» **PASSAGE**:
"""
Teens benefited greatly from having parents who self-reported being highly empathetic to their teens’ needs.
On the flipside, she also describes empathy as an “occupational hazard” of being a mom. This is especially true when a mother is unable to differentiate her feelings from her children’s emotions.
“If the empath mom is reactive and unable to make this distinction, she may exacerbate and overwhelm the child,” she says. “She will not be equipped to contain and help her child manage the intensity of [their] feelings.”
In a 2016 study published in the journal American Psychological Association, the benefits and costs of empathy were examined in parent-teen relationships. Interestingly, teens benefited greatly from having parents who self-reported being highly empathetic to their teens’ needs. They had better emotional regulation. However, the parents’ experiences were more complicated. They reported feeling confident in themselves and their parenting, but also measured for higher systemic inflammation documented through blood draws. According to this research, the inflammation observed can be associated with an increased risk for cardiovascular disease.
For O'Driscoll, although parenting didn’t worsen the symptoms of her extreme empathy, it definitely shone a light on how she oftens over-identifies with other people and their emotions. For example, she experienced this phenomena with her mother and sister, eventually deciding to create physical distance between herself and her family as a means of protecting herself from the effect their emotions had on her.
“Having children started the phenomenon over again,” she says.
The good news about becoming more self-aware of her empathy was that motherhood actually caused her to find ways to address unhealthy patterns, rather than succumbing to the negative effects of extreme empathy.
"""
» **INPUT DATA**:
"""
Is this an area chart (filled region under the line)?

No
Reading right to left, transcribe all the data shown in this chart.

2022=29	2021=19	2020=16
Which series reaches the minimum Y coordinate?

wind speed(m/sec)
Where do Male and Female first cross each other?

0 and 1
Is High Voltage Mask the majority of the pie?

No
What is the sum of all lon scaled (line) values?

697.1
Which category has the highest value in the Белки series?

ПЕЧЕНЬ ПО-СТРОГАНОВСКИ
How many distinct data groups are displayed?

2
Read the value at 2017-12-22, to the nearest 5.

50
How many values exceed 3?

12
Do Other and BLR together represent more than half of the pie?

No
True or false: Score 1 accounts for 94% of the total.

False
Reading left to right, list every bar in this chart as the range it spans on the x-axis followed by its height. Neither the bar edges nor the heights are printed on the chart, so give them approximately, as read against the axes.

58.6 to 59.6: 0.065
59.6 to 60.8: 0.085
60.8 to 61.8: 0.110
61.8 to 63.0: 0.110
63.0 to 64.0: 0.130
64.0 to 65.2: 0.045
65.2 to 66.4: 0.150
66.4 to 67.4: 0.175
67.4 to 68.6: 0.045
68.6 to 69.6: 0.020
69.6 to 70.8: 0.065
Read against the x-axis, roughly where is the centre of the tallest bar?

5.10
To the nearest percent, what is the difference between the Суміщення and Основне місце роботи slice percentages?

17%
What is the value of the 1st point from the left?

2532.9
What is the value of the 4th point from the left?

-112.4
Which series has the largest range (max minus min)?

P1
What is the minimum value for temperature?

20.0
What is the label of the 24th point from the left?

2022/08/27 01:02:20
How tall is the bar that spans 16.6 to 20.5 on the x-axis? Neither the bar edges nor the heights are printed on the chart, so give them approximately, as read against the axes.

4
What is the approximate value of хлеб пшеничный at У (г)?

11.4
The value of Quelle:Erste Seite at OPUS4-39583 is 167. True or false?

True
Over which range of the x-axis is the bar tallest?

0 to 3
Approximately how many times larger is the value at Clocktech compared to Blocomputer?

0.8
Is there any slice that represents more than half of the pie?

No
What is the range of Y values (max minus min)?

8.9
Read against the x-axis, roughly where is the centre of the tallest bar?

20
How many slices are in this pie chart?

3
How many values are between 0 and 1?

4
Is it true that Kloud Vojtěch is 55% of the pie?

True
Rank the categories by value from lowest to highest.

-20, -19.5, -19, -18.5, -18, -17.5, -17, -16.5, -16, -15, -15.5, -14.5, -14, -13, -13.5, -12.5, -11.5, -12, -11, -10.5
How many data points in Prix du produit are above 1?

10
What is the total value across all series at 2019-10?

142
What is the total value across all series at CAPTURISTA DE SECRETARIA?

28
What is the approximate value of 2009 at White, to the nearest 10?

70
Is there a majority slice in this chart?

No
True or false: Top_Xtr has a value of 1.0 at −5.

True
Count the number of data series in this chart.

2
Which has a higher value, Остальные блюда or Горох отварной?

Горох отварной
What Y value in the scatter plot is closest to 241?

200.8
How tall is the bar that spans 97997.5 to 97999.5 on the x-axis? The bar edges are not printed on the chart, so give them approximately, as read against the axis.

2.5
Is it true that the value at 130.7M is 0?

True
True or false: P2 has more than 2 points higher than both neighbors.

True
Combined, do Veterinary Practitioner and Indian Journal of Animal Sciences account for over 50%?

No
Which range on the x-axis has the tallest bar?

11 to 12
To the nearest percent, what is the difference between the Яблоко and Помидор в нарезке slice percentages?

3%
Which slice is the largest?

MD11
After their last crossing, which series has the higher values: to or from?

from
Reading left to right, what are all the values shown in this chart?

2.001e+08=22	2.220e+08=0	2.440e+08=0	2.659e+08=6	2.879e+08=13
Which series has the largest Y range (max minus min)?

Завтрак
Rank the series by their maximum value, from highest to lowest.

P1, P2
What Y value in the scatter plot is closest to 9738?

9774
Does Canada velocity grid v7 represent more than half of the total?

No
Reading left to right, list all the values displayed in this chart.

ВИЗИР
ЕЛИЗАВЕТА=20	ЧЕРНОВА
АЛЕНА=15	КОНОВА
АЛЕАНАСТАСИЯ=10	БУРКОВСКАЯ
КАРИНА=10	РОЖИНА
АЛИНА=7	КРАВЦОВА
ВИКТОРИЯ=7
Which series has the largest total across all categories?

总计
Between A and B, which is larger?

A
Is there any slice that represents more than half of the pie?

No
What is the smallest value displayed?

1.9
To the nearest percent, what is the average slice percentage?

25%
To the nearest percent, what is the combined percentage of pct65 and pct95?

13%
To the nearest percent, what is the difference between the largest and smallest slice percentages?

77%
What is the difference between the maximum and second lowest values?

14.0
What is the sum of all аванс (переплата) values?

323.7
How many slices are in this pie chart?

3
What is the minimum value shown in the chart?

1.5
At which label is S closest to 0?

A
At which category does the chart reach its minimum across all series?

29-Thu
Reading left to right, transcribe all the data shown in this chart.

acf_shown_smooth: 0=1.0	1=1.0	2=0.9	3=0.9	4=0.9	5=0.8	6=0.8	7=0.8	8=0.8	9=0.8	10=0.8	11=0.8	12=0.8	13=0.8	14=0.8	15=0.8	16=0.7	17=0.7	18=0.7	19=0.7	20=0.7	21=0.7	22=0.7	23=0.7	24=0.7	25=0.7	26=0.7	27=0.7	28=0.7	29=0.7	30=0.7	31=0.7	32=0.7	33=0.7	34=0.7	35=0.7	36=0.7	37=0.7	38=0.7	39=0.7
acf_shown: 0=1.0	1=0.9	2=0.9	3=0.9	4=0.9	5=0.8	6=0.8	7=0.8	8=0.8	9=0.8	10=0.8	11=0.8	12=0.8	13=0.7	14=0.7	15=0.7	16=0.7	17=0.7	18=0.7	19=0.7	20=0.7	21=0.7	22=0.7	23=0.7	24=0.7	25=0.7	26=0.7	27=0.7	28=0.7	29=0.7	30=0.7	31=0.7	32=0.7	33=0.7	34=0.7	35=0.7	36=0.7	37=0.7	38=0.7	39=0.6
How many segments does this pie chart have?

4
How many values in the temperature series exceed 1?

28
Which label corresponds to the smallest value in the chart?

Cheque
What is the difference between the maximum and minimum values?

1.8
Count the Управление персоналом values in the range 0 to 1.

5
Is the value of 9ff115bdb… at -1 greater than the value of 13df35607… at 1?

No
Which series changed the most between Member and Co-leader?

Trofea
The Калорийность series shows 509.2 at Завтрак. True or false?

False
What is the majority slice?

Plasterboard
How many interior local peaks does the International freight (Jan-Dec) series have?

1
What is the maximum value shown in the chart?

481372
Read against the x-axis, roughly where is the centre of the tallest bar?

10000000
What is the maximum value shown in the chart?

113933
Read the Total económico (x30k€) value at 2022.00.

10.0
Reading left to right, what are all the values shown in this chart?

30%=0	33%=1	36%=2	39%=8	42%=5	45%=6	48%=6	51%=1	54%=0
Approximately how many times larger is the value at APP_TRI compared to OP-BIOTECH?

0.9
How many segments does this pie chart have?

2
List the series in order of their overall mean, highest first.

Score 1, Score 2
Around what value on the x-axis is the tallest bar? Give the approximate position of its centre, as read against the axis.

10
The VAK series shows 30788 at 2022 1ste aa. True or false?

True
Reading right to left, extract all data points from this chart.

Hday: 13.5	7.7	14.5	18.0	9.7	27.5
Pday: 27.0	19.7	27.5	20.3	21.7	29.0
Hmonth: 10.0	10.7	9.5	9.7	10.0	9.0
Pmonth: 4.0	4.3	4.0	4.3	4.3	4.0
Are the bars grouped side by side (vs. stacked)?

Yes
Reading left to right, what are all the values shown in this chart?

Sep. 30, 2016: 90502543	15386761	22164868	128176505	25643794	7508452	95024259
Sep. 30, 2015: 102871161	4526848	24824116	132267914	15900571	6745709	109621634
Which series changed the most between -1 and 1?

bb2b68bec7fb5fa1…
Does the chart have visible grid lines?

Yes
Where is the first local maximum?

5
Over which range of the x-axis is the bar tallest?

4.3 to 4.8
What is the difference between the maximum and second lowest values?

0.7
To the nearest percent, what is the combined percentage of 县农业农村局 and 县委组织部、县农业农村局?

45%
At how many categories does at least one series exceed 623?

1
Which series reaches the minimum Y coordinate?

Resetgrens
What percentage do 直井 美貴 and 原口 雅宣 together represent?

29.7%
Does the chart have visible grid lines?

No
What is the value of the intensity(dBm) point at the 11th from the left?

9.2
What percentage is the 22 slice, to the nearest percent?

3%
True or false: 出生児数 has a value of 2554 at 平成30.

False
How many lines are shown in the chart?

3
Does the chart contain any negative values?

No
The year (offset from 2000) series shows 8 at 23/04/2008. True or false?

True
"""
» **DESCRIPTION OF THE TASK**: Could you carry on the passage about highly empathetic mothers, picking up right after its last sentence?

» **ANSWER BOX**:
This is important for all empaths — to realize that their reaction to others could be harming them and learning coping skills that will help them to create new patterns.
We’re conditioned to believe that our kids are a reflection of us, a commentary on who we are as people and if our kids are unhappy or acting out, that means that we are ‘bad’ mothers.
For O'Driscoll, this meant becoming curious about her own experience and allowing this curiosity to inform her awareness of her experience. The more aware of her own experience she became, the more equipped she was to differentiate between what emotions were hers and what emotions belonged to others.
“That part took a ton of practice,” she admits. “Because especially as mothers, I think we’re conditioned to believe that our kids are a reflection of us, a commentary on who we are as people and if our kids are unhappy or acting out, that means that we are ‘bad’ mothers.”
She taught herself to practice mindfulness. She regularly reminds herself that her ability to separate herself from her kids’ experiences is actually more helpful to her as a mother, enabling her to meet their needs without bringing her own baggage to the equation.
Dorfman encourages high-empath mothers to practice many of these same strategies, saying that learning to become more self-aware and self accepting is an important part of self-care as an empath. She also stresses the importance of creating plenty of space for being alone, saying this is a practice that will help the high-empath mom to rest and recharge.
“If possible, this should be integrated into her daily schedule,” she adds. “She should honor this need and convey it clearly to her partner, so that [they] can facilitate it.”
This alone time could be a simple as an uninterrupted shower or few minutes of time spent alone before bed. Beyond simply being alone, Dorfmann recommends that empath moms schedule opportunities for emotional processing, like therapy, journaling, and yoga.
It isn’t just the mom who benefits from creating boundaries in her life, the whole family will experience the benefits of a mother who has recharged and can attend to their needs with the clarity emotional distance provides.